LIST OF TASKS:
[1] Do these statements agree with the post on Amazon's new offerings? Answer yes or no for each one and quote the words of the post that decide it. (a) Amazon's new Relational Database Service is built on MySQL 5.1. (b) SQL Azure Server CTP is limited to 10Gb of RAM. (c) The High-Memory Quadruple Extra Large Instance has 8 virtual cores.
[2] Write out the post on Amazon's new offerings word for word, from "Linux Windows SQL Linux" up to and including "service/web apps deployed.".

SOURCE TEXT:

Start of Block

Fig 10 - SF1JP SF1 Jenks Census Blocks P0010001

Hauling Out the Big RAM

Amazon released a handful of new stuff.

“Make that a Quadruple Extra Large with room for a Planet OSM”

Big Mmeory
Fig 1 – Big Foot Memory

1. New Price for EC2 instances

Linux Windows SQL Linux Windows SQL
m1.small $0.085 $0.12 $0.095 $0.13
m1.large $0.34 $0.48 $1.08 $0.38 $0.52 $1.12
m1.xlarge $0.68 $0.96 $1.56 $0.76 $1.04 $1.64
c1.medium $0.17 $0.29 $0.19 $0.31
c1.xlarge $0.68 $1.16 $2.36 $0.76 $1.24 $2.44

Notice the small instance, now $0.12/hr, matches Azure Pricing

Compute = $0.12 / hour

This is not really apples to apples since Amazon is a virtual instance, while Azure is per deployed application. A virtual instance can have multple service/web apps deployed.

2. Amazon announces a Relational Database Service RDS
Based on MySQL 5.1, this doesn’t appear to add a whole lot since you always could start an instance with any database you wanted. MySQL isn’t exactly known for geospatial even though it has some spatial capabilities. You can see a small comparison of PostGIS vs MySQL by Paul Ramsey. I don’t know if this comparison is still valid, but I haven’t seen much use of MySQL for spatial backends.

This is similar to Azure SQL Server which is also a convenience deployment that lets you run SQL Server as an Azure service, without all the headaches of administration and maintenance tasks. Neither of these options are cloud scaled, meaning that they are still single instance versions, not cross partition capable. SQL Azure Server CTP has an upper limit of 10Gb, as in hard drive not RAM.

3. Amazon adds New high memory instances

  • High-Memory Double Extra Large Instance 34.2 GB of memory, 13 EC2 Compute Units (4 virtual cores with 3.25 EC2 Compute Units each), 850 GB of instance storage, 64-bit platform $1.20-$1.44/hr
  • High-Memory Quadruple Extra Large Instance 68.4 GB of memory, 26 EC2 Compute Units (8 virtual cores with 3.25 EC2 Compute Units each), 1690 GB of instance storage, 64-bit platform $2.40-$2.88/hr

These are new virtual instance AMIs that scale up as opposed to scale out. Scaled out options use clusters of instances in the Grid Computing/Hadoop type of architectures. There is nothing to prohibit using clusters of scaled up instances in a hybridized architecture, other than cost. However, the premise of Hadoop arrays is “divide and conquer,” so it makes less sense to have massive nodes in the array. Since scaling out involves moving the problem to a whole new parallel programming paradigm with all of its consequent complexity, it also means owning the code. In contrast scaling up is generally very simple. You don’t have to own the code or even recompile just install on more capable hardware.

End of Block

MATERIAL PROVIDED:

Start of Block

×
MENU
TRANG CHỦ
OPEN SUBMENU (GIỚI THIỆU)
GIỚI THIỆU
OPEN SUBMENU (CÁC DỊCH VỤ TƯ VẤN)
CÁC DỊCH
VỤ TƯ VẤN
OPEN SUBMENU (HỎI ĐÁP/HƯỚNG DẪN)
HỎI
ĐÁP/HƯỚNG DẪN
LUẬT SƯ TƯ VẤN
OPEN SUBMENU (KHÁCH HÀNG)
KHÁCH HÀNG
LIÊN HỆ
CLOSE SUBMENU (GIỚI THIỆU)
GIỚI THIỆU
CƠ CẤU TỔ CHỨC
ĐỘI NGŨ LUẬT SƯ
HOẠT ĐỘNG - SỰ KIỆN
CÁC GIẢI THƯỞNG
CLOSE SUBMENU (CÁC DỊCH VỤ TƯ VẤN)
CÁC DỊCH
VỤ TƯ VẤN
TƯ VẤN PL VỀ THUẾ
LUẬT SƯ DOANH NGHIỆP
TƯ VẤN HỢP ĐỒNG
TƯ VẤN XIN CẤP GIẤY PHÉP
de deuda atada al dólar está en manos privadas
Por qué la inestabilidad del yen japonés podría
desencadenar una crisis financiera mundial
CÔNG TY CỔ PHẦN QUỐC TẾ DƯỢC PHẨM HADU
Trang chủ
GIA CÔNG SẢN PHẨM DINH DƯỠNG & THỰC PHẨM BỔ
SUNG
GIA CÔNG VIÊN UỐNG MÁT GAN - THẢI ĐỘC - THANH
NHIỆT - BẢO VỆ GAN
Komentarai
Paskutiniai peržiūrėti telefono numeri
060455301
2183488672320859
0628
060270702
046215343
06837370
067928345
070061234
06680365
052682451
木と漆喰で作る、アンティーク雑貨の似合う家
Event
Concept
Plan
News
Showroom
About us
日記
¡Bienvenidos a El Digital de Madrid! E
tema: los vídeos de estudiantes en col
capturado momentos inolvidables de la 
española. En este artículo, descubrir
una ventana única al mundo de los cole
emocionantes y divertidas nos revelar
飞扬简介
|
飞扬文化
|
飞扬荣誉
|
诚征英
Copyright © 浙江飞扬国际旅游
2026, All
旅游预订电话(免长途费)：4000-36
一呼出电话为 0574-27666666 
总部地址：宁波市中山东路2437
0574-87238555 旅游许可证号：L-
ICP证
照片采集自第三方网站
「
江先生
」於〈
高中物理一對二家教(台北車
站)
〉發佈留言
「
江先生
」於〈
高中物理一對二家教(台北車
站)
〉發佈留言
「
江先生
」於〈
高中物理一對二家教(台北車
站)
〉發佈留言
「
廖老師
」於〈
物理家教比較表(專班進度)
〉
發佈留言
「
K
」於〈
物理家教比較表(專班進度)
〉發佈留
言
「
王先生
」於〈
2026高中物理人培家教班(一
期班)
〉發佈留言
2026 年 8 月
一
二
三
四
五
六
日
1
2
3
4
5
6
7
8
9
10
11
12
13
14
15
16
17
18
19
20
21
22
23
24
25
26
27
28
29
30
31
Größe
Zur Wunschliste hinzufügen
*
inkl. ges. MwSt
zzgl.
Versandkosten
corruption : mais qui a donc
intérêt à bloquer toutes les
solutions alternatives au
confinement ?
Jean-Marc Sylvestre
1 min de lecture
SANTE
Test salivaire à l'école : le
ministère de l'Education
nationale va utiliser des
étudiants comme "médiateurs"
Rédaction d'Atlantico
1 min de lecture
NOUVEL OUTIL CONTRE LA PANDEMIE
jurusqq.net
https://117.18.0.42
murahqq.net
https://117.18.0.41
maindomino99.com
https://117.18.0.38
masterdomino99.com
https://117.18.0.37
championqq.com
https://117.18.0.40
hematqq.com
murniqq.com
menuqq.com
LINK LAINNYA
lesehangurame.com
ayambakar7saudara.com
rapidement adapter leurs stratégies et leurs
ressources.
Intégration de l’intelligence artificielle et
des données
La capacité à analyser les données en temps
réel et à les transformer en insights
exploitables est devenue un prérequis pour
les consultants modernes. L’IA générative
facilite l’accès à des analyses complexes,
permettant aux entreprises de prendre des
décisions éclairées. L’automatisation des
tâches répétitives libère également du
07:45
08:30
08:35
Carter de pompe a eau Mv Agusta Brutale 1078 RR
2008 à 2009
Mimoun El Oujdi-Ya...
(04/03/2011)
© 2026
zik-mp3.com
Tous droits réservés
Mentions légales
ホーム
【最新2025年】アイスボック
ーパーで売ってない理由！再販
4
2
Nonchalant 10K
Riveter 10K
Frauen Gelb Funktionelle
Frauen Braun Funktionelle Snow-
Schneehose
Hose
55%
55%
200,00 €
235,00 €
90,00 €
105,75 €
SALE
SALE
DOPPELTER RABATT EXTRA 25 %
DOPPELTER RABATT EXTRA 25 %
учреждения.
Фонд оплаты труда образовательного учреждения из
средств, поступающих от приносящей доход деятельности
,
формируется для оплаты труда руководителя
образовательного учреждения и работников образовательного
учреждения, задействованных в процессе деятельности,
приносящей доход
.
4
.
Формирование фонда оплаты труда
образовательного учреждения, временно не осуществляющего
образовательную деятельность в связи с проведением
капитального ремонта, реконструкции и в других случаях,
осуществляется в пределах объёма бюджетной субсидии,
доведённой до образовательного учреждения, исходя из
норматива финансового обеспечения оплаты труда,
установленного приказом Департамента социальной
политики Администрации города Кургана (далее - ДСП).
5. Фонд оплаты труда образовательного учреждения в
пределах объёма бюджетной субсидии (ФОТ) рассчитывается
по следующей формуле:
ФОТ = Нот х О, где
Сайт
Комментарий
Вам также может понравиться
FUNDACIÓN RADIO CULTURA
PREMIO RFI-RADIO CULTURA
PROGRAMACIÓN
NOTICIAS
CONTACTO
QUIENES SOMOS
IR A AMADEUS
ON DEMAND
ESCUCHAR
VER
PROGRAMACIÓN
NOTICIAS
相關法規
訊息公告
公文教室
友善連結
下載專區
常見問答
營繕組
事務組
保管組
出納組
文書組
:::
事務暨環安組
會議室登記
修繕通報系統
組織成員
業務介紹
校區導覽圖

End of Block

WRITTEN RESPONSES:
[1]
(a) Yes: "Based on MySQL 5.1"
(b) No: "SQL Azure Server CTP has an upper limit of 10Gb, as in hard drive not RAM."
(c) Yes: "8 virtual cores with 3.25 EC2 Compute Units each"

[2]
Linux Windows SQL Linux Windows SQL
m1.small $0.085 $0.12 $0.095 $0.13
m1.large $0.34 $0.48 $1.08 $0.38 $0.52 $1.12
m1.xlarge $0.68 $0.96 $1.56 $0.76 $1.04 $1.64
c1.medium $0.17 $0.29 $0.19 $0.31
c1.xlarge $0.68 $1.16 $2.36 $0.76 $1.24 $2.44

Notice the small instance, now $0.12/hr, matches Azure Pricing

Compute = $0.12 / hour

This is not really apples to apples since Amazon is a virtual instance, while Azure is per deployed application. A virtual instance can have multple service/web apps deployed.